Opinion
Nos. CR080124, CR070491; A139776 (Control), A139777.
Submitted November 8, 2010.
December 8, 2010.
Appeal from the Yamhill County Circuit Court Ronald W. Stone, Judge.
David J. Celuch filed the brief for appellant.
John R. Kroger, Attorney General, Jerome Lidz, Solicitor General, and Karla H. Ferrall, Assistant Attorney General, filed the brief for respondent.
Before Haselton, Presiding Judge, and Armstrong, Judge, and Duncan, Judge.
DUNCAN, J.
Affirmed.
This is a criminal case in which defendant appeals the trial court's judgment convicting him of second-degree kidnapping, ORS 163.225, four counts of third-degree sexual abuse, ORS 163.415, and tampering with a witness, ORS 162.285. On appeal, defendant makes two assignments of error. First, he assigns error to the trial court's denial of his motion for judgment of acquittal on the third-degree sexual abuse counts. We reject that assignment without discussion. Second, he assigns error to the trial court's denial of his request for jury instructions on attempted third-degree sexual abuse. For the reasons that follow, we conclude that that assignment is unreviewable. Accordingly, we affirm.
The relevant facts are procedural. At trial, defendant requested that, on each of the third-degree sexual abuse counts, the trial court also instruct the jury on attempted third-degree sexual abuse. The trial court refused defendant's request. After the trial court instructed the jury, defendant did not take exception to the trial court's refusal to give his requested instructions.
Defendant requested the following instruction on count 2:
"The charged crime of SEXUAL ABUSE 3, COUNT 2, has as a lesser included offense the crime of ATTEMPTED SEXUAL ABUSE 3,
"To establish the lesser included offense of ATTEMPTED SEXUAL ABUSE 3, the state must prove beyond a reasonable doubt each of the following material elements:
"(1) The act occurred in Yamhill County, Oregon;
"(2) The act occurred on or about October 13, 2008.
"(3) [Defendant] knowingly attempted to subject [the victim] to sexual contact, to wit, by attempting to touch her vaginal area.
"(4) [The victim] is incapable of consent by reason of being under 18 years of age."
Defendant requested the same instruction for counts 3, 4, and 5, specifying the body parts alleged in those counts.

◆ **WORK TO COMPLETE**: Reproduce word for word the part of the court opinion above that starts with the words "Submitted November 8, 2010." and ends with "brief for respondent.".

◆ **MATERIAL PROVIDED**:

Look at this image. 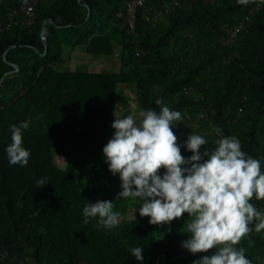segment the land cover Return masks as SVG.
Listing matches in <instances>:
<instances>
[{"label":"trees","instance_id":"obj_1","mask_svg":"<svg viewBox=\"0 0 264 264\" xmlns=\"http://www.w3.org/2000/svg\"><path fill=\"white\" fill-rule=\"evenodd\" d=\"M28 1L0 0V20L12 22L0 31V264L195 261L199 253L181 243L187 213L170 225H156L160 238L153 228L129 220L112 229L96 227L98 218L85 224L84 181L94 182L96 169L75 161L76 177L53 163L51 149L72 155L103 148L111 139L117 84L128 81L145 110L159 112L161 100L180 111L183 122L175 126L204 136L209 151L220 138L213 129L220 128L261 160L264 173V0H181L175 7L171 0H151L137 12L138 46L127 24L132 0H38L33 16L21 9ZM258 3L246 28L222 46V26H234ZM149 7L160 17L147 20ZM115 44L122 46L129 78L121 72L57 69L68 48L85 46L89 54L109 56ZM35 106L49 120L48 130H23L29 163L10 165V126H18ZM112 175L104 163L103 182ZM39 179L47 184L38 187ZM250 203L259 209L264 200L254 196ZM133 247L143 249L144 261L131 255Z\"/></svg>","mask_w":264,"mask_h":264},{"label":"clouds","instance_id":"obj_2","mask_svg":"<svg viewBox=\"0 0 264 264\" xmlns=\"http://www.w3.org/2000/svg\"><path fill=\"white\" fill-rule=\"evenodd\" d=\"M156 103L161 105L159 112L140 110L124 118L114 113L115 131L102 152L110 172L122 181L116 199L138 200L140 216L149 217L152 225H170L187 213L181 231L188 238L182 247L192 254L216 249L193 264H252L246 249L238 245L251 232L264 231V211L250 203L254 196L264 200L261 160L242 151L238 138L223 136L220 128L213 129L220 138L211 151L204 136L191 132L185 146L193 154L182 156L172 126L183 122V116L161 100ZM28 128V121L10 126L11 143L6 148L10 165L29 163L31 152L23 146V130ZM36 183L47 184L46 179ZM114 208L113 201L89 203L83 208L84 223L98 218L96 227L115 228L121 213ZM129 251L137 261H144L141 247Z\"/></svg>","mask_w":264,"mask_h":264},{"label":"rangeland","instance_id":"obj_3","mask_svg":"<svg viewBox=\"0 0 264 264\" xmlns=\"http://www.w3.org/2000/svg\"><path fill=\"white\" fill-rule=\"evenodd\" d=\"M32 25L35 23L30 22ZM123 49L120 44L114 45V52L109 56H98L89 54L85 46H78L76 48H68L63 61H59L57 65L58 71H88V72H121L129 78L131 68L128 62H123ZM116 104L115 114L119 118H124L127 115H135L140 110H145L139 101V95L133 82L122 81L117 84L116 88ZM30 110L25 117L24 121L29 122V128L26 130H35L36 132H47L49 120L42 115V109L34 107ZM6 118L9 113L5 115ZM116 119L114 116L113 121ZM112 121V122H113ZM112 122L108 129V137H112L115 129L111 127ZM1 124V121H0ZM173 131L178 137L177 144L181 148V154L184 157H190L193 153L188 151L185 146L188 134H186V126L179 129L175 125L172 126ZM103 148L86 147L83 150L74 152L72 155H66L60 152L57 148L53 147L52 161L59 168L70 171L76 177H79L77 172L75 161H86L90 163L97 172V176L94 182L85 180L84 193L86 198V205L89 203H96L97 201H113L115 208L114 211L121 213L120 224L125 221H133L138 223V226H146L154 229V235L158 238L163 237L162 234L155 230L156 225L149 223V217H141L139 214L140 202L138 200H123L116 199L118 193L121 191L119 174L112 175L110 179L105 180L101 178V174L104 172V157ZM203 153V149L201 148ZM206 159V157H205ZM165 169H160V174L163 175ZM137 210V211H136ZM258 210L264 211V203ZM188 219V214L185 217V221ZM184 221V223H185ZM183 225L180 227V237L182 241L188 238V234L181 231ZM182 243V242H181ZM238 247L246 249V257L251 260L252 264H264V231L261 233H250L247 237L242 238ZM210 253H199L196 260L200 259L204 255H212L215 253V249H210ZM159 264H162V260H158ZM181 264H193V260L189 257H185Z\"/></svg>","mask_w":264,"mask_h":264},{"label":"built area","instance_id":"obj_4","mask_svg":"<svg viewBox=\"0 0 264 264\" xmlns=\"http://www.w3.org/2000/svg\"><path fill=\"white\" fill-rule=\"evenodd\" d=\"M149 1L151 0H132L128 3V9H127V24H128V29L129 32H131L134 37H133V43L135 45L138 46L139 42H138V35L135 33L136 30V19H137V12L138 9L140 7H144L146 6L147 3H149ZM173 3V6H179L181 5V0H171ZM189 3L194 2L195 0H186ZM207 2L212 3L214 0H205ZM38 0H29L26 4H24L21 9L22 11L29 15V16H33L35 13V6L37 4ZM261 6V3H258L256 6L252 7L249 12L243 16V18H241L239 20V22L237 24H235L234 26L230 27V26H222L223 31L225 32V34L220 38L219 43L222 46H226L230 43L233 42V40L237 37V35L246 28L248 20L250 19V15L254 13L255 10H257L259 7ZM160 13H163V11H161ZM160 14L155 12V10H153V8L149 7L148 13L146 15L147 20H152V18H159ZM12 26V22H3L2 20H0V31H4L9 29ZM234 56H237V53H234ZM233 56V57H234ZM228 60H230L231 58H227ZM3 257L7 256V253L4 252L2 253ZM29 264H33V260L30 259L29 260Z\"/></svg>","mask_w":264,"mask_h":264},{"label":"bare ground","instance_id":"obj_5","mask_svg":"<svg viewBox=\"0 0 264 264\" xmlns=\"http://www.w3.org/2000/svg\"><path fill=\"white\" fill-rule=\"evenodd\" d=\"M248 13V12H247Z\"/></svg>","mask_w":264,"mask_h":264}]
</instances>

--

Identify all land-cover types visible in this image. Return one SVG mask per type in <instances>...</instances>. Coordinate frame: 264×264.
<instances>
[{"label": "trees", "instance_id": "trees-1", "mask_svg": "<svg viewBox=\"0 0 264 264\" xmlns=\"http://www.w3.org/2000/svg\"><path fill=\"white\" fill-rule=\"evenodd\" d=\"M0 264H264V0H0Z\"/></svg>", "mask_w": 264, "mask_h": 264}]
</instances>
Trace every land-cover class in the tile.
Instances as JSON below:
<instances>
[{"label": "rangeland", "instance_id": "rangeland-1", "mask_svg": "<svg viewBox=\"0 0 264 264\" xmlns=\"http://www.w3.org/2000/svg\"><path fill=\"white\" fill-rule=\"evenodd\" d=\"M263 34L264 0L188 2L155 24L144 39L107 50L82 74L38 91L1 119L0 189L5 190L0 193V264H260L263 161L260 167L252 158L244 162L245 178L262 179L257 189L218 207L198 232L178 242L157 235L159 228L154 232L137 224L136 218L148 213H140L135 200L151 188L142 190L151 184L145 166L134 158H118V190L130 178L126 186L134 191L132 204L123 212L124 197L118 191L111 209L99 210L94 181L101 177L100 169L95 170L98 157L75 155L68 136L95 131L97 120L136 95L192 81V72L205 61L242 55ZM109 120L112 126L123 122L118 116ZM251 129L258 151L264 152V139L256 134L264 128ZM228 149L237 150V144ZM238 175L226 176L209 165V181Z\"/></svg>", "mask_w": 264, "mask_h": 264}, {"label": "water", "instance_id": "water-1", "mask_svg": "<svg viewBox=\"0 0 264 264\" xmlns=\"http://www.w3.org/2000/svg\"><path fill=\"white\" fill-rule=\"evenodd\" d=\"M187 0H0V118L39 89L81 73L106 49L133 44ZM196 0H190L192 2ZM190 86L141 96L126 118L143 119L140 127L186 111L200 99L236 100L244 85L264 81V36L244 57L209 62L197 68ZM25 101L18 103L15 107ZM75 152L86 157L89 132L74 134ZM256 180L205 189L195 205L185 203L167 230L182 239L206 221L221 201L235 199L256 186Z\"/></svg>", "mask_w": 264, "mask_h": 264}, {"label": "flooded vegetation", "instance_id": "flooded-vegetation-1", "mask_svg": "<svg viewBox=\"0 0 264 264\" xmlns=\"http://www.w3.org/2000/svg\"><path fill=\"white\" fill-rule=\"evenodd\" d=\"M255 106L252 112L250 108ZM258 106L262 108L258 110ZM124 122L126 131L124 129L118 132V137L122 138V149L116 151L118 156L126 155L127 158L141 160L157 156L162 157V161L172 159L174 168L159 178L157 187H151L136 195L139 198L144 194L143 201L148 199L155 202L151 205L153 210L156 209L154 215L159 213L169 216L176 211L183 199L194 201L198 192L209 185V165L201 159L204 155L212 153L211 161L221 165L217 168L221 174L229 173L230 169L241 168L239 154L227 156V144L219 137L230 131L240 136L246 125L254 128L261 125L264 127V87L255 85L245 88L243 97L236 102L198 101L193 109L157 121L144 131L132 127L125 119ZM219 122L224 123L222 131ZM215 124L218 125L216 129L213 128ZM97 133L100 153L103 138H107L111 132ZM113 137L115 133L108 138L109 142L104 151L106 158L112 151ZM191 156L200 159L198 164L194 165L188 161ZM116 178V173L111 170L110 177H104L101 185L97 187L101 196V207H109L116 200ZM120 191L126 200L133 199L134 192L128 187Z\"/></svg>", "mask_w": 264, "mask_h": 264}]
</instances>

◆ **IN RESPONSE**:
Submitted November 8, 2010.
December 8, 2010.
Appeal from the Yamhill County Circuit Court Ronald W. Stone, Judge.
David J. Celuch filed the brief for appellant.
John R. Kroger, Attorney General, Jerome Lidz, Solicitor General, and Karla H. Ferrall, Assistant Attorney General, filed the brief for respondent.